_Text section_.
# # # #

I don’t know about you, but to me the list of side effects from taking Tamoxifen just seems to keep on racking up and up.
Up until now I’ve avoided reading the list of POTENTIAL side effects on the packet, for fear of attributing every ache, pain and niggle to it, but it’s time to have a proper look.
Tamoxifen and Anxiety
Anxiety, and depression, is given as a side effect on the leaflet of my packet, but I’m not at all clear what normal anxiety is, which may sound a bit loopy. The trouble is that after breast cancer there is stuff to worry about. Fears about recurrence, problems with the medication, fears about it popping up somewhere else. EEK.
I’ve also read about tamoxifen takers experiencing panic attacks – which is different to a general feeling of anxiety.
Right now my womb is being looked into and so I’m on tenterhooks whilst all that’s happening. So is the churning in my stomach and the mild panic attacks over really inconsequential rubbish could be happening because of that, or is the anxiety genuinely out of proportion to the problem, and merely a chemical manifestation of the Tamoxifen? Who knows.
However, if you are dealing with anxiety, it can be useful to understand that it might arise from the Tamoxifen. If the anxiety is not your fault, or out of your control, this means you can stop beating yourself up and trying to resolve it from within, and focus your energy on just dealing with the side effect, because you’re off the hook as far as being the cause goes.
Is The Anxiety Due To A Menopausal ‘Side Effect’ Caused By Taking Tamoxifen?
Another suggestion is that the anxiety is a hormonal, menopausal type response. In other words, taking Tamoxifen creates a menopausal situation in your body, and any anxiety is due to the menopause. However, do be careful if you decide to take stuff to help, because many of the supplements to help with the effects of the menopause are contraindicated for anyone taking tamoxifen.
Do Doctors And Onco’s Acknowledge A Link Between Tamoxifen And Anxiety?
Doctors are still people and so have differing opinions and prejudices. When I asked my pharmacist if Tamoxifen was linked to anxiety she told me a definite NO. When a new chemist shop opened in our village and I went to pick up my prescription, that pharmacist told me it was a well known side effect.
Whilst some patients report their doctor immediately made the link between Tamoxifen and anxiety, others were told it didn’t exist and sent away. Given the subjective nature of anxiety, this is perhaps understandable, although it doesn’t help much when you’re trying to deal with it.

# # # #

_Given records_.
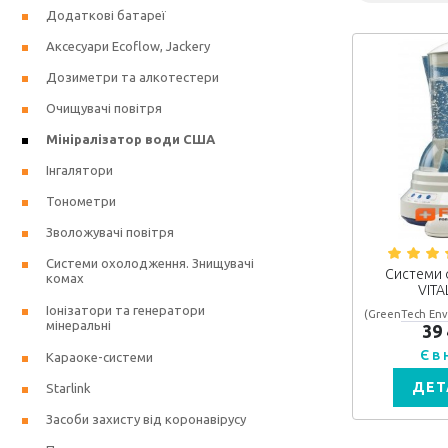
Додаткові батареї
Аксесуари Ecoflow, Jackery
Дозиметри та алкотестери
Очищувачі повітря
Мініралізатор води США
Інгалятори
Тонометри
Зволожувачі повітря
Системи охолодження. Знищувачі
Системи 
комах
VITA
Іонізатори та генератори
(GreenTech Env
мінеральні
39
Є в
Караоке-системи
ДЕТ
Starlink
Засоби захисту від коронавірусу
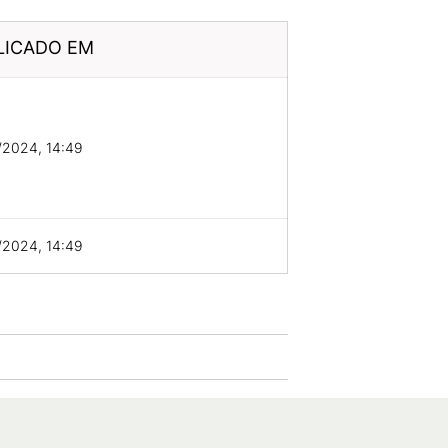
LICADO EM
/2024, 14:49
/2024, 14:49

# # # #

_Exercise objective_. Could you quote the stretch of the text on tamoxifen and anxiety from "Is The Anxiety Due" through "Tamoxifen And Anxiety?", word for word?

_Exercise solution_.
Is The Anxiety Due To A Menopausal ‘Side Effect’ Caused By Taking Tamoxifen?
Another suggestion is that the anxiety is a hormonal, menopausal type response. In other words, taking Tamoxifen creates a menopausal situation in your body, and any anxiety is due to the menopause. However, do be careful if you decide to take stuff to help, because many of the supplements to help with the effects of the menopause are contraindicated for anyone taking tamoxifen.
Do Doctors And Onco’s Acknowledge A Link Between Tamoxifen And Anxiety?